Belegering van Hattem

Het vroegere, middeleeuwse kasteel de Dikke Tinne in het centrum van het oude stadje Hattem stond vooral bekend om zijn dikke muren. Deze zouden in tijden van dreigingen en woelingen iedere vijand op afstand en buiten de deur houden. In dat soort tijden en in geval van oorlog was het dan ook een veilige wijkplaats voor de Hattemers.

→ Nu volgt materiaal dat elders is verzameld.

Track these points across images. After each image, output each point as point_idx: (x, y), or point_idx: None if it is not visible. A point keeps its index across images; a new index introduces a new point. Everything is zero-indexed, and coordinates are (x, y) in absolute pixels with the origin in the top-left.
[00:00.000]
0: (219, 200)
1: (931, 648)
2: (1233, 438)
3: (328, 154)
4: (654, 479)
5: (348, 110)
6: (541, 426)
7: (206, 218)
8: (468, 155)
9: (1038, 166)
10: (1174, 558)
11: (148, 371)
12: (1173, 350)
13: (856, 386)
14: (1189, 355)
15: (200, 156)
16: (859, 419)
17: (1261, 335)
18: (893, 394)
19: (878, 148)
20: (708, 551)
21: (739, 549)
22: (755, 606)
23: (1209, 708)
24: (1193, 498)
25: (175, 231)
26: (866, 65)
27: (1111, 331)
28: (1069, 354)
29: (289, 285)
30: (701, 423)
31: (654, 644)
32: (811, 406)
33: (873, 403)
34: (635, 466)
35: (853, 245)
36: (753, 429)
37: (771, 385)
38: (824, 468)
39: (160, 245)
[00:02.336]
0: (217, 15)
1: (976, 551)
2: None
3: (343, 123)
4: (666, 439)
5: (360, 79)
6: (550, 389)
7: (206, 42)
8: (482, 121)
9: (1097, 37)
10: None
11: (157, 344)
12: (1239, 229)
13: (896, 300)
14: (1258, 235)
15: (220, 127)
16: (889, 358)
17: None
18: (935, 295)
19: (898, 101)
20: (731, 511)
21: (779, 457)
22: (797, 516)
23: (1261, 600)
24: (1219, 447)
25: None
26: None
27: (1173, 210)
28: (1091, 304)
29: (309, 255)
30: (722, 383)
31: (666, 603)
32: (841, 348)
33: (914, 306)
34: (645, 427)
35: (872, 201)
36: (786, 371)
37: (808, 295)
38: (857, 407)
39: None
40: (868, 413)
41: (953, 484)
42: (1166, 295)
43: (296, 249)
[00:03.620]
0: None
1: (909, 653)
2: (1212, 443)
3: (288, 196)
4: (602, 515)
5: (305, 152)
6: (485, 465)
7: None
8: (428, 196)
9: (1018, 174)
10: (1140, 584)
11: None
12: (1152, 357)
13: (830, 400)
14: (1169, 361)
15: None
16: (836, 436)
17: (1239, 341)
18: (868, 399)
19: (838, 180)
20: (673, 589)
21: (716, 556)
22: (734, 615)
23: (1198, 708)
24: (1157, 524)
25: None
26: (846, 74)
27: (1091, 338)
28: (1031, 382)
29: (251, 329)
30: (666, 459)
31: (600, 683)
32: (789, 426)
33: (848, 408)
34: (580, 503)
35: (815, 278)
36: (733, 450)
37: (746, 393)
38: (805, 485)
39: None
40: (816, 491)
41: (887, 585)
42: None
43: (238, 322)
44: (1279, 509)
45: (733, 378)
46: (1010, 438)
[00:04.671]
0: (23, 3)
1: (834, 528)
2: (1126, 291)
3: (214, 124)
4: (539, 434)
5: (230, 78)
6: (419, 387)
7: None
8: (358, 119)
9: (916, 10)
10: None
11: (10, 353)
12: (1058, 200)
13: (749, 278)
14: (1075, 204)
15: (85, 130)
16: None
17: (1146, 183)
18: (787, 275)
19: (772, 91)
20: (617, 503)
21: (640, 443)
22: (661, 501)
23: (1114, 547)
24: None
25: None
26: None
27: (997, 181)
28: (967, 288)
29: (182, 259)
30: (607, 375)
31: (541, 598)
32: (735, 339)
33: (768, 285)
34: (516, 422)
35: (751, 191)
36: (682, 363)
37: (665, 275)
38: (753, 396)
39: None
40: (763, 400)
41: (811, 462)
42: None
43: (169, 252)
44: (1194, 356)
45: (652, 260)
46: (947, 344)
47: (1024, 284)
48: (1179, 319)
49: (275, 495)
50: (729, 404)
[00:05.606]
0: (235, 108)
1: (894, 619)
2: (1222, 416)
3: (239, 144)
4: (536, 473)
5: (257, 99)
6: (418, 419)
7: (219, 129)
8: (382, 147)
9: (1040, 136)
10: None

In februari 1528 was keizer Karel V met de bisschop van Utrecht overeengekomen de wereldlijke macht over het Sticht en het Oversticht over te nemen. Nu ontbrak alleen nog het hertogdom Gelre aan zijn directe bestuur. Daar moest verandering in komen. In mei 1528 werd de steden Hattem, Harderwijk en Elburg aangevallen door Floris van Egmond (1470-1539, o.a. graaf van Buren en Leerdam, oud-stadhouder van Gelre en Friesland en inmiddels legeroverste in Habsburgse dienst) en Georg Schenck van Toutenburg (1480-1540, een Duitse edelman die carrière maakte inhet bisdom Utrecht en later stadhouder werd in de noordelijke gewesten). Beiden stonden aan de kant van keizer Karel V (1500-1558) en diens bondgenoot Johan graaf van Oost-Friesland (1506-1572).

Vrede van Gorkum

Het vestingstadje Hattem beschikte over een aantal bewapende ‘knechten’, onder leiding van Herman van der Hell, circa 1480- 1522. Zij konden echter niet voorkomen dat twee hevige stormlopen met vijftig kanonnen de muren en poorten van de Dikke Tinne op 13 juni 1528 deden bezwijken. Lang duurde de bezetting echter niet, want bij de Vrede van Gorkum (3 oktober 1528) beloofde keizer Karel zijn krijgsvolk terug te trekken uit Hattem, Harderwijk en Elburg. De Vrede van Gorkum maakte een einde aan de voortdurende oorlogshandelingen in Gelre.